* WHAT IS NEEDED *
Copy out the data below line for line, with every character unchanged.

* RECORDS FOR PROCESSING *
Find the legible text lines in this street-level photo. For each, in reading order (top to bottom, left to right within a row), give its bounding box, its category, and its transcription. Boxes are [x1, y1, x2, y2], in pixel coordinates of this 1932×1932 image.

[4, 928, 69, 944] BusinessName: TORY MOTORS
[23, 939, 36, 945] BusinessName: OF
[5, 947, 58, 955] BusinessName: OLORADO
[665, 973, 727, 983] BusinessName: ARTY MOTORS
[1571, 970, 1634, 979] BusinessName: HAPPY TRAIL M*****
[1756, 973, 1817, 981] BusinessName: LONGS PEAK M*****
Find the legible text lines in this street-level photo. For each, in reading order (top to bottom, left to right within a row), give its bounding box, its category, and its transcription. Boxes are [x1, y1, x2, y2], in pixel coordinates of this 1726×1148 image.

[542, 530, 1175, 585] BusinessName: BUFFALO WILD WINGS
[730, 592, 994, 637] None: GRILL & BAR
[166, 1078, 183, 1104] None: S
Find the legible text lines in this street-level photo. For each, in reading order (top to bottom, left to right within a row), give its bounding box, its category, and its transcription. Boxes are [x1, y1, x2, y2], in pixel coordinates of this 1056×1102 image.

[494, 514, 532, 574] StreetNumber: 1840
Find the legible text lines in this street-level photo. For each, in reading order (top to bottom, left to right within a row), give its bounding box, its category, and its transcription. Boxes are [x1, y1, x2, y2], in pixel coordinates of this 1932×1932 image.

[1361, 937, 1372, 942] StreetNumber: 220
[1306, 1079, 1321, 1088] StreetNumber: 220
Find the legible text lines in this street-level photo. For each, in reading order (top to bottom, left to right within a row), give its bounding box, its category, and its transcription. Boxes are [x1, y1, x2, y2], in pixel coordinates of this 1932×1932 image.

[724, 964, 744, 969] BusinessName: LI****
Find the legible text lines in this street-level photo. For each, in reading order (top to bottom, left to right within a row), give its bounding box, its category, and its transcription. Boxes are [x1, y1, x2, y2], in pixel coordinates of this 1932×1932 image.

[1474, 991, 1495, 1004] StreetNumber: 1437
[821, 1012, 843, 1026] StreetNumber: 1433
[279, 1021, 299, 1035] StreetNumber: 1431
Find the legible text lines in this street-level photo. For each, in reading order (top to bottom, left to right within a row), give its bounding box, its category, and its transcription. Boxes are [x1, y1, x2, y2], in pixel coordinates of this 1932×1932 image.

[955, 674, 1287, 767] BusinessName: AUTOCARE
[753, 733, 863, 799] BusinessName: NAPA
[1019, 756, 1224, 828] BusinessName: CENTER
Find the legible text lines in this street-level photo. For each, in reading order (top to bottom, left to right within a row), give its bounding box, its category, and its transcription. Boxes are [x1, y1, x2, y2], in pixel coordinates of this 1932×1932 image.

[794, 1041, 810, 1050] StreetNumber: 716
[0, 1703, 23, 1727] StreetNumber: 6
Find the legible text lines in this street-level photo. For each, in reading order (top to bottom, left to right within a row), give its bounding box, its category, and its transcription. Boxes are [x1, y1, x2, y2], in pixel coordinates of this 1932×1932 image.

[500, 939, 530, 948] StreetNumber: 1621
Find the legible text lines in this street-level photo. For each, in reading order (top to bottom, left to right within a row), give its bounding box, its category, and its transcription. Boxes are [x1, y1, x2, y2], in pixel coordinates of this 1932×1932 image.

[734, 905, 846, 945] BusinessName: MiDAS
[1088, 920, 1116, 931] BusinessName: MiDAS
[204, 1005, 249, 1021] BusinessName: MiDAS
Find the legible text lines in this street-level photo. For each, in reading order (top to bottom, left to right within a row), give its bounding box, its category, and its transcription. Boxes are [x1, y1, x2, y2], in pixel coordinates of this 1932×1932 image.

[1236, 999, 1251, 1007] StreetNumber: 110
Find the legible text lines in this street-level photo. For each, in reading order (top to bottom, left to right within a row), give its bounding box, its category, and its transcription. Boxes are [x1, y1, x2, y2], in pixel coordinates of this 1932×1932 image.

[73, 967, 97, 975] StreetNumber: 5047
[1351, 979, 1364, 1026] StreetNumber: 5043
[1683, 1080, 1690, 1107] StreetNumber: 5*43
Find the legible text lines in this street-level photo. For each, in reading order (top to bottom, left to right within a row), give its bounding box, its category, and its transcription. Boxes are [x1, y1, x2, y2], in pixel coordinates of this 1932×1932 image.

* WRITTEN ANSWER *
Find the legible text lines in this street-level photo. For each, in reading order (top to bottom, left to right within a row), give its bounding box, its category, and its transcription. Boxes are [x1, y1, x2, y2], in pixel coordinates of this 1932×1932 image.

[4, 928, 69, 944] BusinessName: TORY MOTORS
[23, 939, 36, 945] BusinessName: OF
[5, 947, 58, 955] BusinessName: OLORADO
[665, 973, 727, 983] BusinessName: ARTY MOTORS
[1571, 970, 1634, 979] BusinessName: HAPPY TRAIL M*****
[1756, 973, 1817, 981] BusinessName: LONGS PEAK M*****
Find the legible text lines in this street-level photo. For each, in reading order (top to bottom, left to right within a row), give its bounding box, its category, and its transcription. Boxes are [x1, y1, x2, y2], in pixel coordinates of this 1726×1148 image.

[542, 530, 1175, 585] BusinessName: BUFFALO WILD WINGS
[730, 592, 994, 637] None: GRILL & BAR
[166, 1078, 183, 1104] None: S
Find the legible text lines in this street-level photo. For each, in reading order (top to bottom, left to right within a row), give its bounding box, its category, and its transcription. Boxes are [x1, y1, x2, y2], in pixel coordinates of this 1056×1102 image.

[494, 514, 532, 574] StreetNumber: 1840
Find the legible text lines in this street-level photo. For each, in reading order (top to bottom, left to right within a row), give its bounding box, its category, and its transcription. Boxes are [x1, y1, x2, y2], in pixel coordinates of this 1932×1932 image.

[1361, 937, 1372, 942] StreetNumber: 220
[1306, 1079, 1321, 1088] StreetNumber: 220
Find the legible text lines in this street-level photo. For each, in reading order (top to bottom, left to right within a row), give its bounding box, its category, and its transcription. Boxes are [x1, y1, x2, y2], in pixel coordinates of this 1932×1932 image.

[724, 964, 744, 969] BusinessName: LI****
Find the legible text lines in this street-level photo. For each, in reading order (top to bottom, left to right within a row), give its bounding box, its category, and its transcription. Boxes are [x1, y1, x2, y2], in pixel coordinates of this 1932×1932 image.

[1474, 991, 1495, 1004] StreetNumber: 1437
[821, 1012, 843, 1026] StreetNumber: 1433
[279, 1021, 299, 1035] StreetNumber: 1431
Find the legible text lines in this street-level photo. For each, in reading order (top to bottom, left to right within a row), give its bounding box, its category, and its transcription. Boxes are [x1, y1, x2, y2], in pixel coordinates of this 1932×1932 image.

[955, 674, 1287, 767] BusinessName: AUTOCARE
[753, 733, 863, 799] BusinessName: NAPA
[1019, 756, 1224, 828] BusinessName: CENTER
Find the legible text lines in this street-level photo. For each, in reading order (top to bottom, left to right within a row), give its bounding box, its category, and its transcription. Boxes are [x1, y1, x2, y2], in pixel coordinates of this 1932×1932 image.

[794, 1041, 810, 1050] StreetNumber: 716
[0, 1703, 23, 1727] StreetNumber: 6
Find the legible text lines in this street-level photo. For each, in reading order (top to bottom, left to right within a row), give its bounding box, its category, and its transcription. Boxes are [x1, y1, x2, y2], in pixel coordinates of this 1932×1932 image.

[500, 939, 530, 948] StreetNumber: 1621
Find the legible text lines in this street-level photo. For each, in reading order (top to bottom, left to right within a row), give its bounding box, its category, and its transcription. Boxes are [x1, y1, x2, y2], in pixel coordinates of this 1932×1932 image.

[734, 905, 846, 945] BusinessName: MiDAS
[1088, 920, 1116, 931] BusinessName: MiDAS
[204, 1005, 249, 1021] BusinessName: MiDAS
Find the legible text lines in this street-level photo. For each, in reading order (top to bottom, left to right within a row), give its bounding box, its category, and its transcription. Boxes are [x1, y1, x2, y2], in pixel coordinates of this 1932×1932 image.

[1236, 999, 1251, 1007] StreetNumber: 110
Find the legible text lines in this street-level photo. For each, in reading order (top to bottom, left to right within a row), give its bounding box, its category, and its transcription. Boxes are [x1, y1, x2, y2], in pixel coordinates of this 1932×1932 image.

[73, 967, 97, 975] StreetNumber: 5047
[1351, 979, 1364, 1026] StreetNumber: 5043
[1683, 1080, 1690, 1107] StreetNumber: 5*43
Find the legible text lines in this street-level photo. For each, in reading order (top to bottom, left to right within a row), give its bounding box, its category, and its transcription. Boxes are [x1, y1, x2, y2], in pixel coordinates of this 1932×1932 image.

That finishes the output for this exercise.